● Verilen metin
‘Rodeocu’ Demirel’i aramak
Sicilya’nın Siraküza kenti antik çağlarda korku saçan tiranlar tarafından yönetilirmiş. Tiranın biri gider, biri gelirmiş. Bunlardan biri Gerone! can çekişiyor. Halk “Aman bir an önce...
Sicilya’nın Siraküza kenti antik çağlarda korku saçan tiranlar tarafından yönetilirmiş. Tiranın biri gider, biri gelirmiş.
Bunlardan biri Gerone! can çekişiyor.
Halk “Aman bir an önce ölse de kurtulsak!” diyor…
Ama o ne?
Yaşlı bir kadın bir köşede “Tanrım aman onu alma!” diye dua ediyor.
Duyanlar “Hasta mısın” diye kadına atarlanıyorlar.

● Verilen görev A
Aşağıdaki (i), (ii) ve (iii) ifadelerinin verilen metinle uyuşup uyuşmadığını belirt. Her biri için evet ya da hayır de ve kararı belirleyen sözleri metinden aynen alıntıla. (i) Siraküza antik çağlarda tiranlar tarafından yönetilirmiş. (ii) Halk, can çekişen tiranın iyileşmesini diliyor. (iii) Yaşlı bir kadın, tiranın ölmemesi için dua ediyor.

● Alıntılanan liste
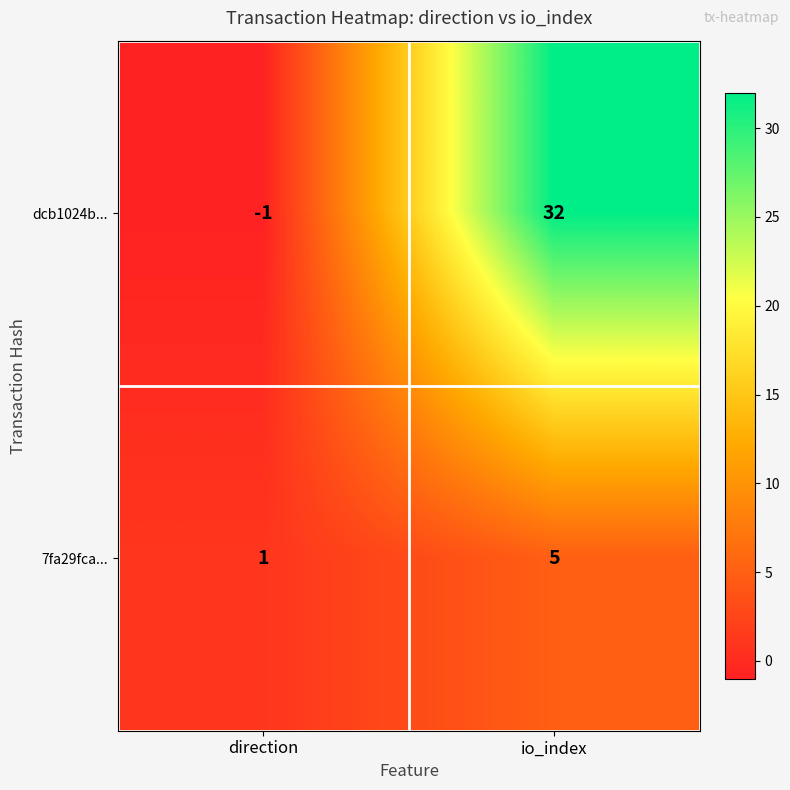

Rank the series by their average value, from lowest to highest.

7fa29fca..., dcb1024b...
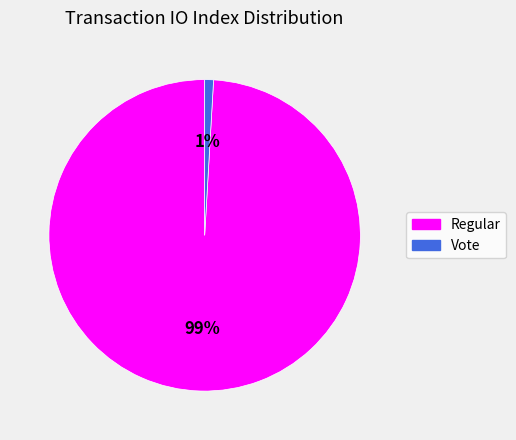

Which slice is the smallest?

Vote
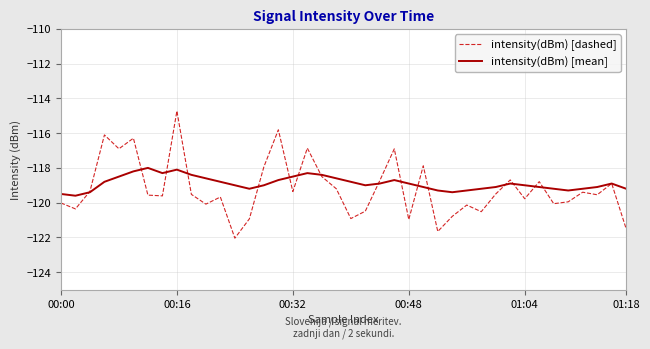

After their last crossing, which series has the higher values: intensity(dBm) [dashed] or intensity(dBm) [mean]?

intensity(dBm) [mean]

--

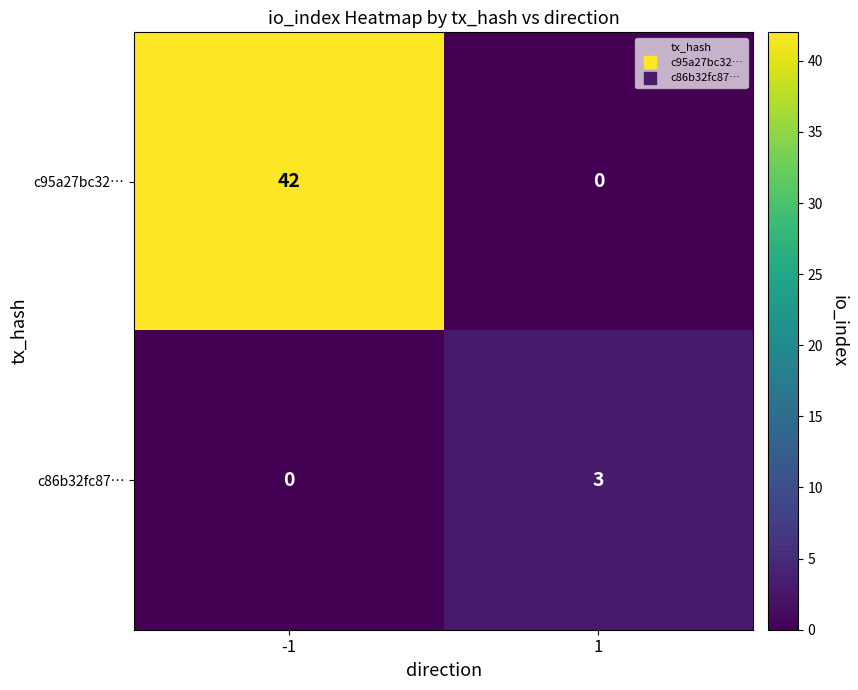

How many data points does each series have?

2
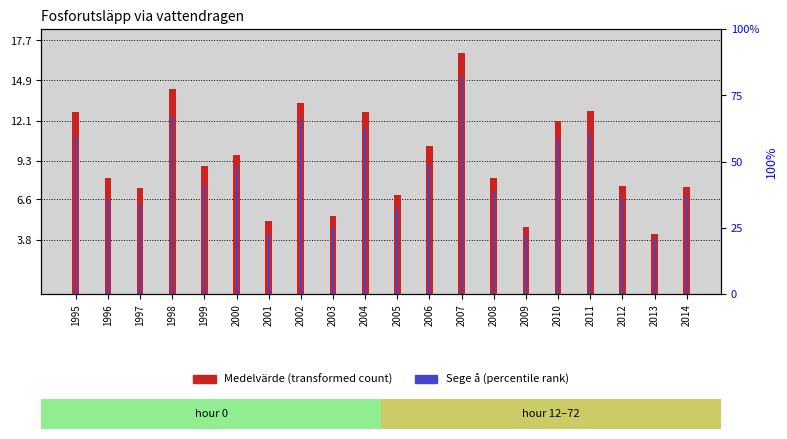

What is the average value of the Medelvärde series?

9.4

● Verilen görev B
Listede "7fa29fca..., dcb1024b..." geçen satırla açılıp "After their last" geçen satırla kapanan bölümü, iki uç satır da dahil olmak üzere kelimesi kelimesine aynen aktar. Resimleri cevabına koyma.

● Çıktı A
(i) Evet: «Sicilya’nın Siraküza kenti antik çağlarda korku saçan tiranlar tarafından yönetilirmiş.»
(ii) Hayır: «Halk “Aman bir an önce ölse de kurtulsak!” diyor…»
(iii) Evet: «Yaşlı bir kadın bir köşede “Tanrım aman onu alma!” diye dua ediyor.»

● Çıktı B
7fa29fca..., dcb1024b...

Which slice is the smallest?

Vote

After their last crossing, which series has the higher values: intensity(dBm) [dashed] or intensity(dBm) [mean]?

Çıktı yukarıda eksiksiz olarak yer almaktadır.